### WHAT YOU NEED TO DO
Copy out every line below, from the start of the material down through the line containing "About Resolve", with both ends included.

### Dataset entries

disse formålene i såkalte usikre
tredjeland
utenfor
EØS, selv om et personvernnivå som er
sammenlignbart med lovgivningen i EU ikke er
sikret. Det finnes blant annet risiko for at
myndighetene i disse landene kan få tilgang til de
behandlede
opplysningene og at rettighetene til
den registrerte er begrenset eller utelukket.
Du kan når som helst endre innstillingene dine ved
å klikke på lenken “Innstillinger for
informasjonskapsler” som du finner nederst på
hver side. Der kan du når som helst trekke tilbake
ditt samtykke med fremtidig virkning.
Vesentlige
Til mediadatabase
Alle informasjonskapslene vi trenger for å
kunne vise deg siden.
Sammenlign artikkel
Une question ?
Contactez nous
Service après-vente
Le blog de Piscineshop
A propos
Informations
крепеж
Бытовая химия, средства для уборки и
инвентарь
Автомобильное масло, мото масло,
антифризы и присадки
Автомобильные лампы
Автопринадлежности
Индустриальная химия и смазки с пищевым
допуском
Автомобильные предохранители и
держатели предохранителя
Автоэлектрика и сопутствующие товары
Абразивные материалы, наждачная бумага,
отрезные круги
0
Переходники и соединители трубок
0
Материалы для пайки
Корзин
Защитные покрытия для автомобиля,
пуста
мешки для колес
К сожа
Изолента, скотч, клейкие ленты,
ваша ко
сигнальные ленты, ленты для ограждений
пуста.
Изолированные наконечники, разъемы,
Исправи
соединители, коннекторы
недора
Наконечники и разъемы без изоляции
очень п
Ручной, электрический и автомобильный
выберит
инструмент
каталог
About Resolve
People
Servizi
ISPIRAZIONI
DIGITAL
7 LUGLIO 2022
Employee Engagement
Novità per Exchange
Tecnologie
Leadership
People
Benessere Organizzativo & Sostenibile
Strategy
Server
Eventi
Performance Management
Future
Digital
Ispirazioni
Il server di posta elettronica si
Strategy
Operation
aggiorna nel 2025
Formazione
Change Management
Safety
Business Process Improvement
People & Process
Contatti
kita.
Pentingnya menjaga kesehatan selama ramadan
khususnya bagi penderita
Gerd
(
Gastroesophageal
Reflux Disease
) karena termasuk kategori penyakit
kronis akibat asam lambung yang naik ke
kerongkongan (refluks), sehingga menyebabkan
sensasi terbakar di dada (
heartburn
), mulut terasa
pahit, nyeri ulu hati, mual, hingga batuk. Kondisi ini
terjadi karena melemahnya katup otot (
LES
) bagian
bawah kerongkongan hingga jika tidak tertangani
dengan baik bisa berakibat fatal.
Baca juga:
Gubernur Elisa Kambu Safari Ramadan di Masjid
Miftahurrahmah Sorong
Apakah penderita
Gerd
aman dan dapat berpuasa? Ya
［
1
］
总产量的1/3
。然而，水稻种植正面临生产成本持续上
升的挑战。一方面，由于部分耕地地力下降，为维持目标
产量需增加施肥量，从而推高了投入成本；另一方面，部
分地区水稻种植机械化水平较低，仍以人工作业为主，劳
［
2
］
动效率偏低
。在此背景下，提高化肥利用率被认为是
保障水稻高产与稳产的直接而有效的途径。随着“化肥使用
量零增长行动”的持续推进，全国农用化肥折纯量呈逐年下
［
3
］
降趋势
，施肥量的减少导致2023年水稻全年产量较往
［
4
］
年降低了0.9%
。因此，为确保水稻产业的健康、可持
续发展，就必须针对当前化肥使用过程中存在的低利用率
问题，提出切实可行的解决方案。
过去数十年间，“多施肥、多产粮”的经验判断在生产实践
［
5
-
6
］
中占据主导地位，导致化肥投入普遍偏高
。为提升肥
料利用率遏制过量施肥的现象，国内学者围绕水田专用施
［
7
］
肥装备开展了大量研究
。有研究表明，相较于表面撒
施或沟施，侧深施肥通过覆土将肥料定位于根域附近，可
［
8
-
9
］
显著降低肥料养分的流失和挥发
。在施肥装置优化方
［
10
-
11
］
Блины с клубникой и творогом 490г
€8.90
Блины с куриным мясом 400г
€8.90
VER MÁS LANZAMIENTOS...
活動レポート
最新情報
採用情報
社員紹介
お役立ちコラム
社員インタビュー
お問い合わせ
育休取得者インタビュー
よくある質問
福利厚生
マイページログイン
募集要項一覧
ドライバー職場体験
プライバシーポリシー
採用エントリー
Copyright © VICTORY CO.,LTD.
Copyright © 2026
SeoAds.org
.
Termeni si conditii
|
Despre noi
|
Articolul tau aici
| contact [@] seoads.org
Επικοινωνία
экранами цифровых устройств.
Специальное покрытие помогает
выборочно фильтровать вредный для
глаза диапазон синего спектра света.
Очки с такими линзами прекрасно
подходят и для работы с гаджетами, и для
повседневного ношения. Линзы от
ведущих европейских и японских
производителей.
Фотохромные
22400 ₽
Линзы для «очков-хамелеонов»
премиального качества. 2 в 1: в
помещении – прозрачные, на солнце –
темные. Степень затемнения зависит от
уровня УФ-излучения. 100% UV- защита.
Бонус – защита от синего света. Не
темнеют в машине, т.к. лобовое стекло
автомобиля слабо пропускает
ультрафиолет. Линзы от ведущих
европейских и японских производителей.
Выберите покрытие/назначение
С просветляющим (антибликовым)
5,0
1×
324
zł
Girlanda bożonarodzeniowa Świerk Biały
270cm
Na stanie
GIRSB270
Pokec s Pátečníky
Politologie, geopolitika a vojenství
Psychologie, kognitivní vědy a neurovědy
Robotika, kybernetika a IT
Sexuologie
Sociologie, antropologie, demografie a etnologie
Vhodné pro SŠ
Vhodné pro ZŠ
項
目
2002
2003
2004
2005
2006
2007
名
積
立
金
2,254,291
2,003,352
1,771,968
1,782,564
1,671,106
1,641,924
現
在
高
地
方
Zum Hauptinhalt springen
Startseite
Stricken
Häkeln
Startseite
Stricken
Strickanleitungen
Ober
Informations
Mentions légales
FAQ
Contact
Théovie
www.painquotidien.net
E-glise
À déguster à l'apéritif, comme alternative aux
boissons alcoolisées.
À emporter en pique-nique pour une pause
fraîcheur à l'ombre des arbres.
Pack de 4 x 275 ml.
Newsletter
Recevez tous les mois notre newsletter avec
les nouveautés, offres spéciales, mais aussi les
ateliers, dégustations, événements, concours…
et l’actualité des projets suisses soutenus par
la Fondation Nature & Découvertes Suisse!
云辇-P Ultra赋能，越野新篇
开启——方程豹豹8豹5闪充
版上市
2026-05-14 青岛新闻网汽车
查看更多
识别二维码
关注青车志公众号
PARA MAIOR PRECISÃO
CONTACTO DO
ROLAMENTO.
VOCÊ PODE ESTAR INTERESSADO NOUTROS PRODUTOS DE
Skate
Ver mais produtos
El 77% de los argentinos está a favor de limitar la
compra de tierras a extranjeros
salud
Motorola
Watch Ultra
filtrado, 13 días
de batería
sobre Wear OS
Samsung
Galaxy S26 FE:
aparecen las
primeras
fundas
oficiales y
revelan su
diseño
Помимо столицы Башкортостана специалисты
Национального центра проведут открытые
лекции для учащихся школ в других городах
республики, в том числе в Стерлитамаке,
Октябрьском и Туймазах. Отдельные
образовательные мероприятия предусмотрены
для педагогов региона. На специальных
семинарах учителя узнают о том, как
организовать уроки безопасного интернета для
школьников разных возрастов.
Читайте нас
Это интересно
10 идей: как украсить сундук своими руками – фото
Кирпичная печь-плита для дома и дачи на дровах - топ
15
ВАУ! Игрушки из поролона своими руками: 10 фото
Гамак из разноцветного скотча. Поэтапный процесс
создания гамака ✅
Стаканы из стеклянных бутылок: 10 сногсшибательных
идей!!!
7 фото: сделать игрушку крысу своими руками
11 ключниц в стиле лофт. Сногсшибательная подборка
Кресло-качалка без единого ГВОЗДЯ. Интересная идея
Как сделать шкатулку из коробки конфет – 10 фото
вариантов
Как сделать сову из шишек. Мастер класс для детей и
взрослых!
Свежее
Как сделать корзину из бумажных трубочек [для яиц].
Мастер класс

### SOLVED EXERCISE
disse formålene i såkalte usikre
tredjeland
utenfor
EØS, selv om et personvernnivå som er
sammenlignbart med lovgivningen i EU ikke er
sikret. Det finnes blant annet risiko for at
myndighetene i disse landene kan få tilgang til de
behandlede
opplysningene og at rettighetene til
den registrerte er begrenset eller utelukket.
Du kan når som helst endre innstillingene dine ved
å klikke på lenken “Innstillinger for
informasjonskapsler” som du finner nederst på
hver side. Der kan du når som helst trekke tilbake
ditt samtykke med fremtidig virkning.
Vesentlige
Til mediadatabase
Alle informasjonskapslene vi trenger for å
kunne vise deg siden.
Sammenlign artikkel
Une question ?
Contactez nous
Service après-vente
Le blog de Piscineshop
A propos
Informations
крепеж
Бытовая химия, средства для уборки и
инвентарь
Автомобильное масло, мото масло,
антифризы и присадки
Автомобильные лампы
Автопринадлежности
Индустриальная химия и смазки с пищевым
допуском
Автомобильные предохранители и
держатели предохранителя
Автоэлектрика и сопутствующие товары
Абразивные материалы, наждачная бумага,
отрезные круги
0
Переходники и соединители трубок
0
Материалы для пайки
Корзин
Защитные покрытия для автомобиля,
пуста
мешки для колес
К сожа
Изолента, скотч, клейкие ленты,
ваша ко
сигнальные ленты, ленты для ограждений
пуста.
Изолированные наконечники, разъемы,
Исправи
соединители, коннекторы
недора
Наконечники и разъемы без изоляции
очень п
Ручной, электрический и автомобильный
выберит
инструмент
каталог
About Resolve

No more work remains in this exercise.